Kurze Aufgabe 1
Gib alle Einträge ab der Zeile mit „brown hexagon at“ bis zum Ende der Einträge wörtlich wieder aus. Die Bildmarkierungen lässt du dabei weg.

Dokumentauszug

In einem Realfilm wäre eine derart
ungefällige Kleinmädchenpersönlichkeit wie Coraline als Hauptperson
undenkbar. Man stelle sich vor, statt nur ihre Stimme zu hören, würde
man Dakota Fanning leibhaftig am Tisch sitzen und trotzen sehen – sofort gäbe
es da diese Aura von Süßlichkeit, die Kinderdarsteller nun mal so
mit sich bringen. Der Animationsfilm verfremdet diese Aura, besonders jene Technik,
die weniger als der herkömmliche Zeichentrick auf Lebensähnlichkeit
aus ist: das Stop-Motion-Verfahren, in dem Puppen gefilmt werden. Henry Selick,
Regisseur von "Coraline", ist ein Meister dieses Fachs; seine Figuren
tragen "echte" Strickpullover, parodieren in ihren Proportionen aber
die menschliche Anatomie eher, als dass sie sie nachahmen. Dieser Animation
wohnt eine unterschwellige Monstrosität inne, weil die Figuren über
eine unberechenbare Wandlungsfähigkeit verfügen, die wundersam und
erschreckend zugleich sein kann: da werden Mäuse zu Varieté-Tänzern,
Käfer zu Sitzgelegenheiten und die vertrauten Umrisse der Mutter transformieren
sich nach und nach in ein langhalsiges, spinnenartiges Wesen.

Kurze Aufgabe 2
Beantworte zum Textauszug über „Coraline“:
(a) Wessen Stimme hört man als Coraline?
(b) Wer führte bei „Coraline“ Regie?
(c) In was verwandeln sich die vertrauten Umrisse der Mutter?

Extrahierte Einträge

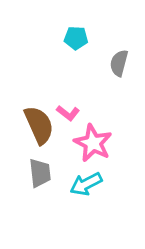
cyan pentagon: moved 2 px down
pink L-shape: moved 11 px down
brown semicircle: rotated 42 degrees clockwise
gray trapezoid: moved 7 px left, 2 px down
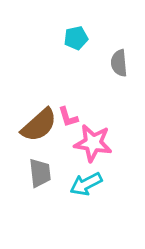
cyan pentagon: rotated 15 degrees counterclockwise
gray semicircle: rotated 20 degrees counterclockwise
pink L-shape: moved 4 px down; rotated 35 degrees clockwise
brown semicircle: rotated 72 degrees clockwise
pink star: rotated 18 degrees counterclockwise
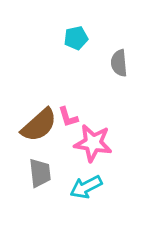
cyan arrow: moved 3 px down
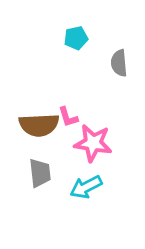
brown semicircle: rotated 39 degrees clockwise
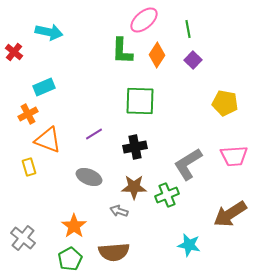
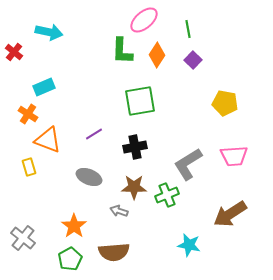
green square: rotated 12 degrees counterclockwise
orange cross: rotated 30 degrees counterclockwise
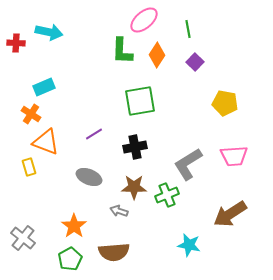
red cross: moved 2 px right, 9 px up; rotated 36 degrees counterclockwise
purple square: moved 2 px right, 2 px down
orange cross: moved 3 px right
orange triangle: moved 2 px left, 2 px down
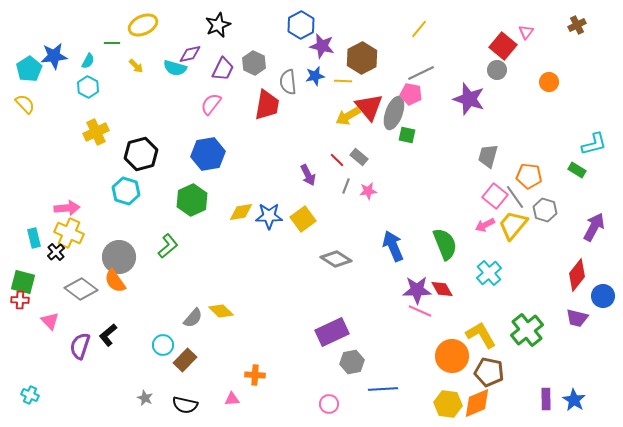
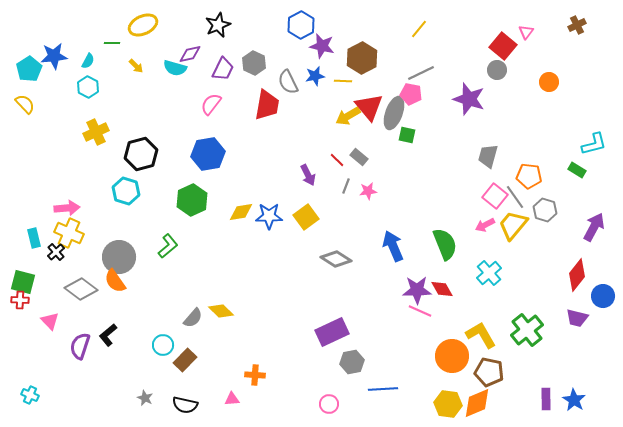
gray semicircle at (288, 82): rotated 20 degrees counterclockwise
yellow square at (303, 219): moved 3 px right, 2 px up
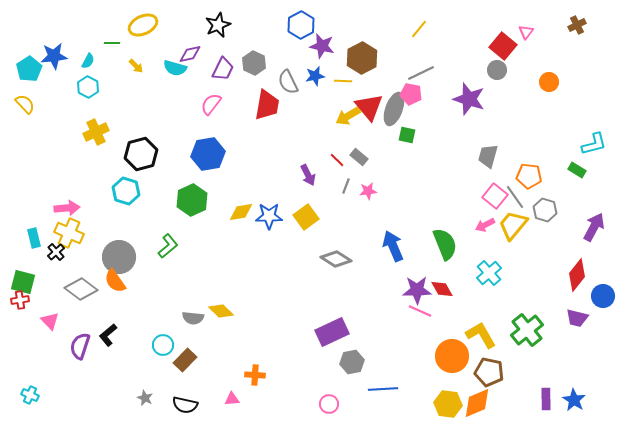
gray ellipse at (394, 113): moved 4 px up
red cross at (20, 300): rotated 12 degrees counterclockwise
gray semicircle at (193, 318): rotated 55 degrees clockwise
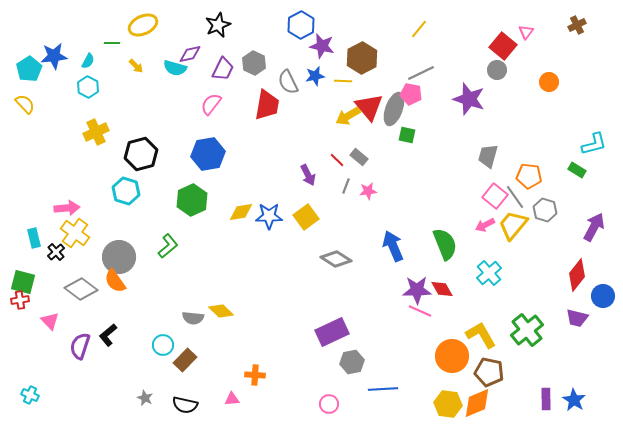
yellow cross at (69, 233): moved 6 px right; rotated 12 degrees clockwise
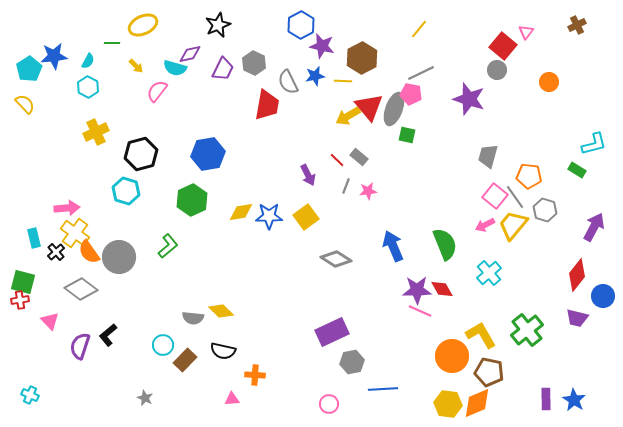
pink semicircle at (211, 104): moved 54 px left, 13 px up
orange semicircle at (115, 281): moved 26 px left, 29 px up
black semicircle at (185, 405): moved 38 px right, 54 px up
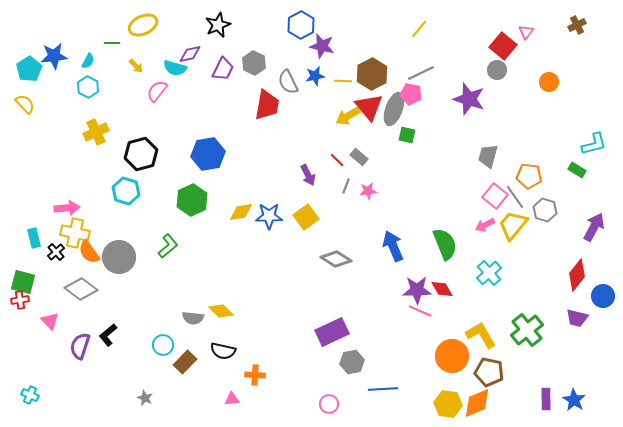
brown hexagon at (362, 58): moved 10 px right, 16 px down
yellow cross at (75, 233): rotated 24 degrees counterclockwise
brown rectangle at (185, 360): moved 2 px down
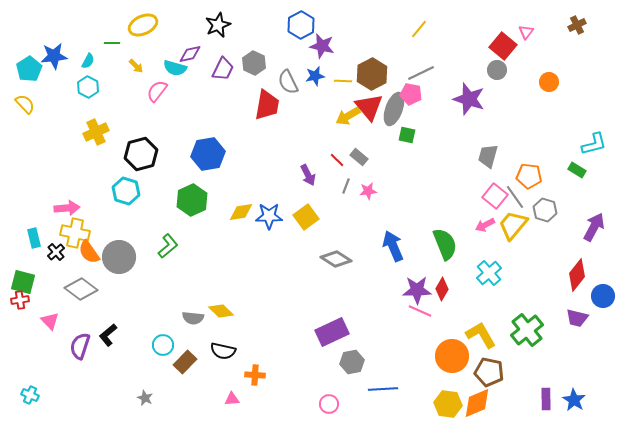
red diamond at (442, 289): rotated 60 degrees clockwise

Ausgabe 1
brown hexagon at (362, 58): moved 10 px right, 16 px down
yellow cross at (75, 233): rotated 24 degrees counterclockwise
brown rectangle at (185, 360): moved 2 px down
red diamond at (442, 289): rotated 60 degrees clockwise

Ausgabe 2
(a) Die Stimme von Dakota Fanning.
(b) Henry Selick.
(c) In ein langhalsiges, spinnenartiges Wesen.